------ SUPPLIED DATA ------

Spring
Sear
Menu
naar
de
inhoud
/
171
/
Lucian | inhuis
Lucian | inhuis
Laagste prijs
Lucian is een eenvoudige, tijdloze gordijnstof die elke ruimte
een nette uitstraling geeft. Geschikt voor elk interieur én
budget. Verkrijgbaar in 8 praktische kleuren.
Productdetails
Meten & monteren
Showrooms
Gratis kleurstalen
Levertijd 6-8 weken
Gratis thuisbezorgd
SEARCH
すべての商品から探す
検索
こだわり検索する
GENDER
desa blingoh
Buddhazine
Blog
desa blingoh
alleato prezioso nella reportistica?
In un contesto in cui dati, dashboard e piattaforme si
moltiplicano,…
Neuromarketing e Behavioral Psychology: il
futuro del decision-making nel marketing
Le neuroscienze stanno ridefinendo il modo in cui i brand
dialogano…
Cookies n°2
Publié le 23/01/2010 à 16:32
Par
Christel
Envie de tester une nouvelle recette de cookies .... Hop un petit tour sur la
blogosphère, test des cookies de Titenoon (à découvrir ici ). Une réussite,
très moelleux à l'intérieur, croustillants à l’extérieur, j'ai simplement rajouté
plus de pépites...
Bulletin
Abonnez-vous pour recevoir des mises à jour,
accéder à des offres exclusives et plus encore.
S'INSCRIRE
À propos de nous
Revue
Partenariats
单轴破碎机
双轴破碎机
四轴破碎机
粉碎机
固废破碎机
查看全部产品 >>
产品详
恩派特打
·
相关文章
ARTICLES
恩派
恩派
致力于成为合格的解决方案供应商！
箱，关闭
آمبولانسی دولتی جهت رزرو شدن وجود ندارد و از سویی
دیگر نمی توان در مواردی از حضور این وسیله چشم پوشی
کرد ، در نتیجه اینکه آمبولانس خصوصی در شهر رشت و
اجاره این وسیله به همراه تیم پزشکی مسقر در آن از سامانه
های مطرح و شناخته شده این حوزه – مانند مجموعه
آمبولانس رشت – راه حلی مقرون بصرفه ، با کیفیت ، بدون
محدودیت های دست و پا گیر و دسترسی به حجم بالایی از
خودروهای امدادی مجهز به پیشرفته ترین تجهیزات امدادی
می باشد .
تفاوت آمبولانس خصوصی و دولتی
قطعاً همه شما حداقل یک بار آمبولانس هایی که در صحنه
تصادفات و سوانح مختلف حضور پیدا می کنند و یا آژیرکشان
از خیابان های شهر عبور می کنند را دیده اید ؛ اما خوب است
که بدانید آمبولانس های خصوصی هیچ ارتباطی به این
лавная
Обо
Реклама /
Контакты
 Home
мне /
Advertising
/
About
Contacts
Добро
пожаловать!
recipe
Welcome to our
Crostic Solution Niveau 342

------

Your answer should be a single number: the count of lines in the records that contain "کنند".

FINAL ANSWER -> 2